I found NeurIPS overwhelming, both knowledge-wise and people-wise. I don’t think anyone can read 16k pages of the conference proceedings. The poster sessions are oversubscribed which makes it hard to talk to the authors. I undoubtedly missed out on a lot. If there’s a paper you think I should read, please let me know!

However, the massiveness of the conference also means a confluence of many research directions and people to talk to. It was nice to be exposed to work outside my subfield and learn from researchers whose backgrounds and interests are different from my own.

It was also great to see the research community moving away from the ‘bigger, better’ approach. My impression walking around the poster sessions is that many papers only experimented on small datasets such as MNIST and CIFAR. The best paper award, Ilias Diakonikolas et al.’s Distribution-Independent PAC Learning of Halfspaces with Massart Noise, doesn’t have any experiment.

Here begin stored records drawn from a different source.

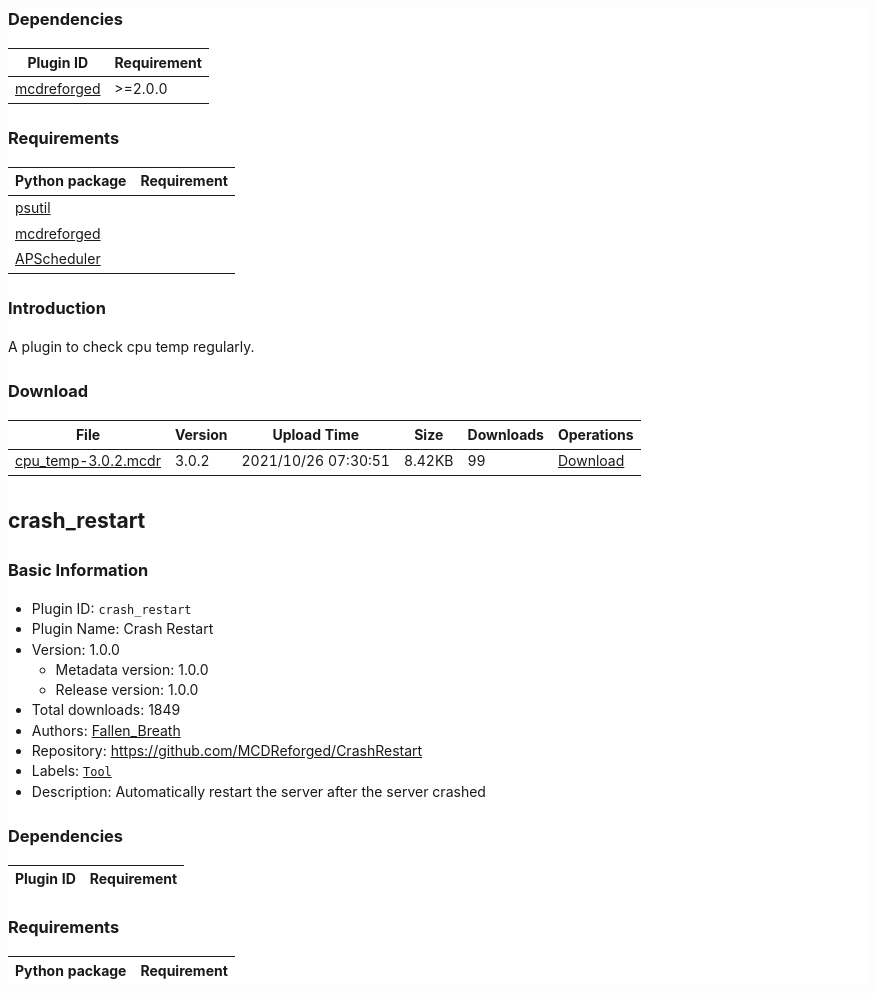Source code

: ### Dependencies

| Plugin ID | Requirement |
| --- | --- |
| [mcdreforged](https://github.com/Fallen-Breath/MCDReforged) | \>=2.0.0 |

### Requirements

| Python package | Requirement |
| --- | --- |
| [psutil](https://pypi.org/project/psutil) |  |
| [mcdreforged](https://pypi.org/project/mcdreforged) |  |
| [APScheduler](https://pypi.org/project/APScheduler) |  |

### Introduction

A plugin to check cpu temp regularly.

### Download

| File | Version | Upload Time | Size | Downloads | Operations |
| --- | --- | --- | --- | --- | --- |
| [cpu_temp-3.0.2.mcdr](https://github.com/R1ckyH/cpu_temp/releases/tag/v3.0.2) | 3.0.2 | 2021/10/26 07:30:51 | 8.42KB | 99 | [Download](https://github.com/R1ckyH/cpu_temp/releases/download/v3.0.2/cpu_temp-3.0.2.mcdr) |

## crash_restart

### Basic Information

- Plugin ID: `crash_restart`
- Plugin Name: Crash Restart
- Version: 1.0.0
  - Metadata version: 1.0.0
  - Release version: 1.0.0
- Total downloads: 1849
- Authors: [Fallen_Breath](https://github.com/Fallen-Breath)
- Repository: https://github.com/MCDReforged/CrashRestart
- Labels: [`Tool`](/labels/tool/readme.md)
- Description: Automatically restart the server after the server crashed

### Dependencies

| Plugin ID | Requirement |
| --- | --- |

### Requirements

| Python package | Requirement |
| --- | --- |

I’ve often heard young researchers worrying over having to join big research labs to get access to computing resources, but NeurIPS proves that you can make important contributions without throwing data and compute at a problem.

During a NewInML panel that I was a part of, someone said he didn’t see how the majority of papers at NeurIPS could be used in production. Neil Lawrence said maybe he should look into other conferences. NeurIPS is more theoretical than many other machine learning conferences, and it’s okay. It’s important to pursue fundamental research.

Overall, I had a great time at NeurIPS, and am planning on attending it again next year. However, for those new in machine learning, I’d recommend ICLR as their first academic conference. It’s smaller, shorter, and more application-oriented. Next year, ICLR will be in Ethiopia, an amazing country to visit.

Acknowledgment

I’d like to thank Akshay Agrawal, Andrey Kurenkov, and Colin Wei for helping me with this draft. Fun fact: Colin Wei is one of a few PhD candidates with 4 papers accepted at NeurIPS this year – 3 of them made spotlight!